# 1916 CHIEF Ready to Ride!!



## carlitos60 (Nov 26, 2017)

My All Original or Time Period Correct  1916 CHIEF is Ready to Ride!!  Love It!!
Must Be a Late Fall or Winter Model; With the 1917 Goodies on It!!!
What Does the "V" Stands For??
The Fork Has a Pat Date of: FEB 8, 1915!!
Good / Bad Feed Back Welcome!!


----------



## mike j (Nov 27, 2017)

Really nice bike Carlitos, great patina. The V could possibly stand for victory, as there was a war going on. Since you have the Uber desirable, correct, Chief peddles you might want to think about getting the split blocks for them IMHO. Best of luck w/ it.


----------



## carlitos60 (Nov 27, 2017)

mike j said:


> Really nice bike Carlitos, great patina. The V could possibly stand for victory, as there was a war going on. Since you have the Uber desirable, correct, Chief peddles you might want to think about getting the split blocks for them IMHO. Best of luck w/ it.




Thanks,,,Mike!!!
The Blocks Look Like They Been There a Long Time as the Bike was a Real Rider, I Just Taped Them and Ready For More Rides!!
But, I Never Heard of a Drop Stand with a Patent Date Stamped!!!!
Feb 8, 1915


----------



## Sped Man (Nov 29, 2017)

Awesome Chief Carlos! Love the look. Welcome to the Sear's Chief family


----------



## carlitos60 (Nov 29, 2017)

Sped Man said:


> Awesome Chief Carlos! Love the look. Welcome to the Sear's Chief family




Thanks Brother!


----------



## Junkhunter (Nov 29, 2017)

Beautiful. I'll have one of those some day.... Enjoy


----------



## carlitos60 (Nov 30, 2017)

Junkhunter said:


> Beautiful.
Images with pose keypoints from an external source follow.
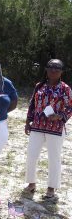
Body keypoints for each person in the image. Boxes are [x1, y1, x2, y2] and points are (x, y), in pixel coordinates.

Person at [24, 59, 72, 200]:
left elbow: (70, 106)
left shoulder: (65, 88)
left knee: (54, 158)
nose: (53, 70)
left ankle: (51, 188)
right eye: (51, 67)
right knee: (31, 155)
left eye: (57, 68)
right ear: (46, 69)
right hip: (37, 126)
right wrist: (28, 121)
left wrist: (60, 116)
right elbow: (32, 103)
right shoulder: (40, 86)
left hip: (55, 128)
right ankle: (31, 183)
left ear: (61, 72)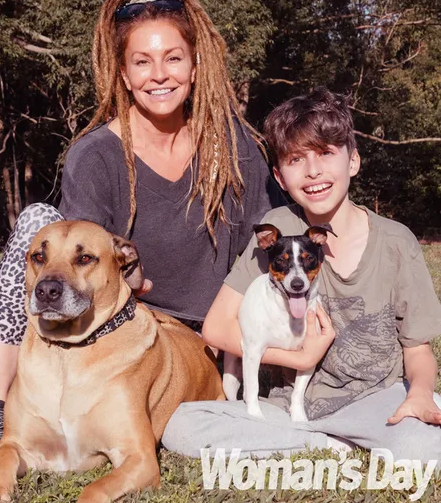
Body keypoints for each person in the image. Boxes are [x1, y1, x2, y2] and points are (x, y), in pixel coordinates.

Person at [0, 0, 284, 456]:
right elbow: (80, 262)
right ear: (123, 75)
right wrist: (131, 275)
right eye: (141, 62)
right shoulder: (95, 156)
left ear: (195, 63)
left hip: (215, 336)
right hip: (127, 327)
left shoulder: (234, 147)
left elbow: (264, 242)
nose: (159, 74)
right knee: (35, 221)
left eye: (172, 57)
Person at [162, 87, 441, 461]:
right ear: (279, 176)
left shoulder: (396, 242)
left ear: (353, 161)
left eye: (326, 153)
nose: (312, 171)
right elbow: (216, 328)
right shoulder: (276, 228)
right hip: (289, 405)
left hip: (374, 398)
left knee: (423, 446)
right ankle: (325, 442)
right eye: (295, 159)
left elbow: (418, 349)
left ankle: (340, 436)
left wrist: (420, 392)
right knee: (182, 426)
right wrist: (299, 359)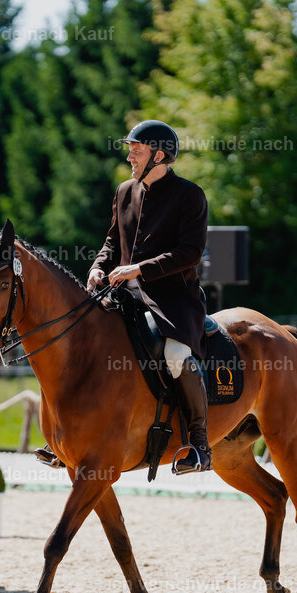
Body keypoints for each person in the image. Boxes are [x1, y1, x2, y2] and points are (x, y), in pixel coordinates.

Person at [88, 120, 212, 475]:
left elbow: (190, 253)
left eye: (136, 150)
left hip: (173, 300)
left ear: (159, 155)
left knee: (175, 355)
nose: (130, 156)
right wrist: (98, 267)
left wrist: (138, 269)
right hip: (122, 295)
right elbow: (112, 243)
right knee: (81, 337)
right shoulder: (125, 191)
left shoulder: (190, 195)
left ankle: (199, 445)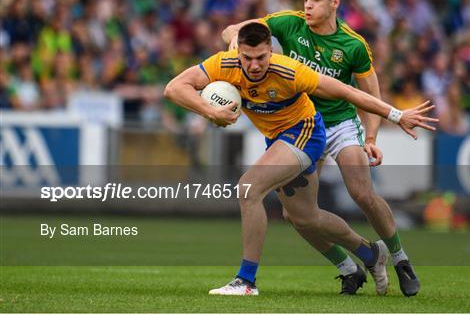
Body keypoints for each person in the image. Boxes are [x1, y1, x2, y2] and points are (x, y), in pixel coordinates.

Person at [164, 22, 437, 296]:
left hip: (305, 132)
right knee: (305, 218)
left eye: (261, 57)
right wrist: (208, 110)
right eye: (247, 58)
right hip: (278, 139)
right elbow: (174, 88)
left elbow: (348, 92)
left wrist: (397, 115)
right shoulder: (224, 64)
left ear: (270, 51)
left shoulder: (289, 71)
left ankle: (246, 281)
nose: (255, 65)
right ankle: (369, 253)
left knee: (249, 188)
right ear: (238, 54)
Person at [222, 0, 421, 296]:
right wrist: (234, 40)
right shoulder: (289, 23)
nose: (308, 6)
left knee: (361, 193)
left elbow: (370, 94)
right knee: (297, 215)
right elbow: (237, 30)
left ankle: (400, 259)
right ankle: (352, 264)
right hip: (298, 124)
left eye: (315, 0)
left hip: (339, 123)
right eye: (305, 0)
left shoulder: (353, 45)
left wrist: (371, 138)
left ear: (335, 2)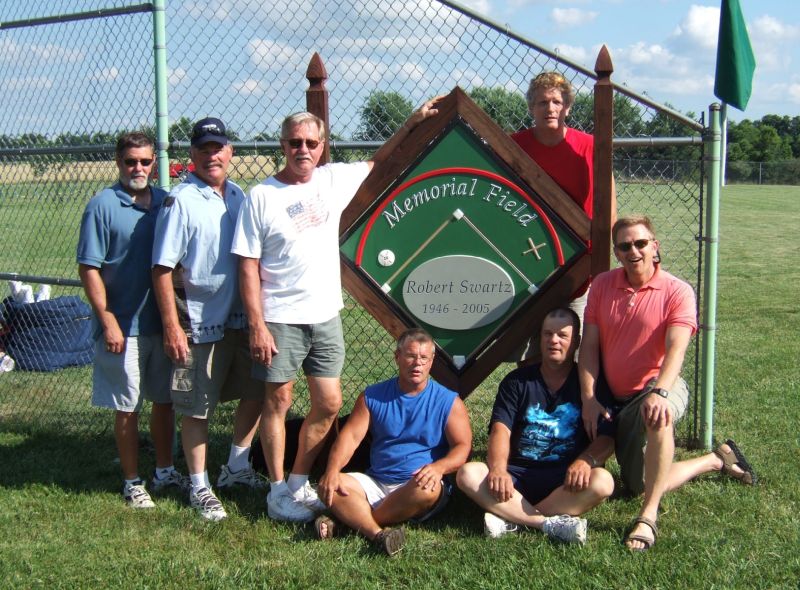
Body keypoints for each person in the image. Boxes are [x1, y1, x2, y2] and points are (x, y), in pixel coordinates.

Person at [232, 99, 442, 522]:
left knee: (328, 403)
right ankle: (276, 491)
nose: (302, 149)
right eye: (294, 142)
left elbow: (381, 159)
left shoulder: (331, 180)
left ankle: (298, 480)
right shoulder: (261, 197)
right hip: (280, 317)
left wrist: (412, 120)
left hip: (325, 315)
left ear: (323, 146)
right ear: (283, 145)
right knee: (279, 401)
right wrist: (257, 324)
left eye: (311, 142)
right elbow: (247, 264)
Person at [578, 215, 757, 551]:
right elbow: (588, 347)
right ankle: (715, 460)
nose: (634, 251)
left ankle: (648, 517)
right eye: (625, 246)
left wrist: (660, 391)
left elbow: (676, 351)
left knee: (658, 414)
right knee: (638, 483)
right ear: (617, 252)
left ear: (655, 245)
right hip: (611, 398)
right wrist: (588, 397)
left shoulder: (677, 291)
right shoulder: (601, 285)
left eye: (641, 243)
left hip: (658, 386)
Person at [151, 117, 265, 521]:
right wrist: (171, 326)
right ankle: (200, 486)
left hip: (241, 321)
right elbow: (162, 269)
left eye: (218, 147)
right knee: (196, 407)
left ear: (230, 153)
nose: (211, 155)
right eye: (203, 148)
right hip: (197, 323)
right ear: (192, 155)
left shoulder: (238, 195)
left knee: (256, 391)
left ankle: (236, 466)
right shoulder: (180, 200)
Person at [77, 131, 187, 508]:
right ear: (118, 162)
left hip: (162, 322)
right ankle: (132, 480)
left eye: (144, 161)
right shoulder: (102, 205)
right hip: (124, 326)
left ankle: (165, 470)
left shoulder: (164, 202)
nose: (137, 168)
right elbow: (88, 268)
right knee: (128, 405)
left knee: (164, 400)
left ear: (154, 163)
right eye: (130, 162)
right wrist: (106, 318)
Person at [457, 308, 614, 545]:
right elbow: (501, 430)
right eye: (547, 334)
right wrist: (498, 469)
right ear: (539, 339)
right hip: (515, 477)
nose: (554, 340)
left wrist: (586, 461)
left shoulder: (591, 385)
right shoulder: (517, 381)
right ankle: (546, 523)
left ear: (577, 341)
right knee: (468, 474)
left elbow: (607, 437)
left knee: (603, 481)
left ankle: (512, 519)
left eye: (562, 335)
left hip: (565, 479)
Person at [314, 328, 471, 556]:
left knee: (427, 489)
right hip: (376, 480)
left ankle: (350, 520)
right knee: (330, 483)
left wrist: (439, 468)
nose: (417, 363)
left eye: (424, 358)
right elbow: (350, 438)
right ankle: (378, 534)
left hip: (417, 483)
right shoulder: (372, 396)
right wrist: (332, 470)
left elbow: (463, 446)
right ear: (397, 357)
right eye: (410, 356)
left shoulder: (449, 401)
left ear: (432, 361)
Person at [510, 71, 608, 365]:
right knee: (530, 351)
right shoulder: (514, 146)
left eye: (556, 101)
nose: (549, 108)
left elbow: (608, 203)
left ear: (567, 107)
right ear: (531, 108)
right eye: (541, 102)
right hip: (529, 264)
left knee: (576, 350)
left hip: (579, 265)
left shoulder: (590, 146)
I'll have one of those some day.... Enjoy




Thanks for Checking My Chief!!
I Just Installed the Shifter Cable!


----------



## carlitos60 (Dec 2, 2017)

Connected the Shifter Cable, Stained the Wheels, Super Shined Seat and Grips!!!
Oh......WD40 on Frame for Protection!


----------



## filmonger (Dec 3, 2017)

Very Cool!


----------



## carlitos60 (Dec 4, 2017)

filmonger said:


> Very Cool!




Thanks!
I Think It's The BEST Looking Original Unrestored Rider Elgin Chief on the Road!!


----------



## Rusty72 (Dec 8, 2017)




----------



## Rusty72 (Dec 8, 2017)

I make these pedal blocks if your interested


----------



## carlitos60 (Dec 11, 2017)

Rusty72 said:


> I make these pedal blocks if your interested




Thanks,,,,Look Good!!!
I'll Keep the Old Ones, They Have the Square Holes, So* I Know That They Must Have been a Cheaper Option!!*


----------



## Jesse57nomad (Dec 21, 2017)

very nice chief Carlos


----------



## bricycle (Dec 21, 2017)

Looks good

I have a drop stand dated 1914.


----------



## carlitos60 (Dec 21, 2017)

Thanks Guys!!!
I May Put a Rack for the Saddle Bags!!!
and That's It!!!
Best Looking Rider on the Block!!


----------



## OC_Rolling_Art (Aug 28, 2019)

Sweet ride.


----------